Small knowledge, big challenge! This article is participating in the creation activity of “Essential Tips for Programmers”.
Topic describes
Given a linked list, delete the NTH node from the bottom of the list and return the head of the list.
Example 1: Input: head = [1,2,3,4,5], n = 2 Output: [1,2,3,5] Example 2: Input: head = [1], n = 1 Output: [] Example 3: Input: head = [1,2], n = 1 LeetCode link: https://leetcode-cn.com/problems/remove-nth-node-from-end-of-list Copyright belongs to The Collar buckle network. Commercial reprint please contact official authorization, non-commercial reprint please indicate the source.Copy the codeThought analysis
- Today’s algorithm topic is linked list manipulation.
A common technique used to manipulate linked lists is to add a dummy node whose next pointer points to the head of the list. In this way, we do not need to make special judgments about the head node.

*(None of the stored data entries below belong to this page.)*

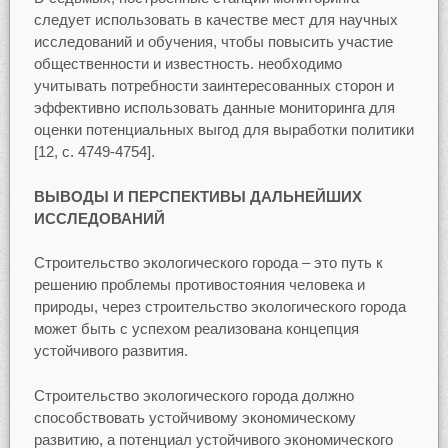
следует использовать в качестве мест для научных
исследований и обучения, чтобы повысить участие
общественности и известность. необходимо
учитывать потребности заинтересованных сторон и
эффективно использовать данные мониторинга для
оценки потенциальных выгод для выработки политики
[12, с. 4749-4754].
ВЫВОДЫ И ПЕРСПЕКТИВЫ ДАЛЬНЕЙШИХ
ИССЛЕДОВАНИЙ
Строительство экологического города – это путь к
решению проблемы противостояния человека и
природы, через строительство экологического города
может быть с успехом реализована концепция
устойчивого развития.
Строительство экологического города должно
способствовать устойчивому экономическому
развитию, а потенциал устойчивого экономического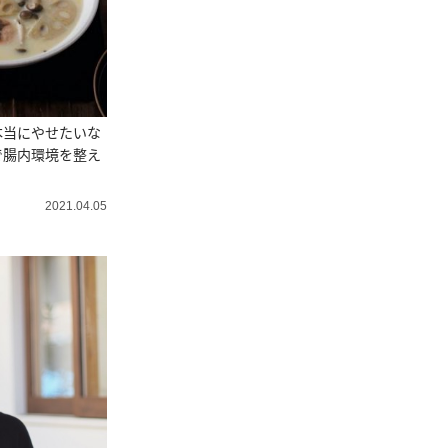
本当にやせたいな
で腸内環境を整え
2021.04.05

- According to the description of the problem, first traverse the linked list once to find the length of the list, and then traverse the list a second time to find the target node and point to the next node. The implementation code is as follows:
Through the code
/** * Definition for singly-linked list. * public class ListNode { * int val; * ListNode next; * ListNode() {} * ListNode(int val) { this.val = val; } * ListNode(int val, ListNode next) { this.val = val; this.next = next; }} * * /
class Solution {
public ListNode removeNthFromEnd(ListNode head, int n) {
if (head == null) {
return head;
}
ListNode dummy = new ListNode(0);
dummy.next = head;
int listNodeLength = 0;
while(head ! =null) {
head = head.next;
listNodeLength++;
}
ListNode cur = dummy;
for (int i = 1; i < listNodeLength - n + 1; ++i) {
cur = cur.next;
}
cur.next = cur.next.next;
returndummy.next; }}Copy the code
conclusion
- The time complexity of the above algorithm is O(n) and the space complexity is O(1).
- Adhere to the algorithm of the day, come on!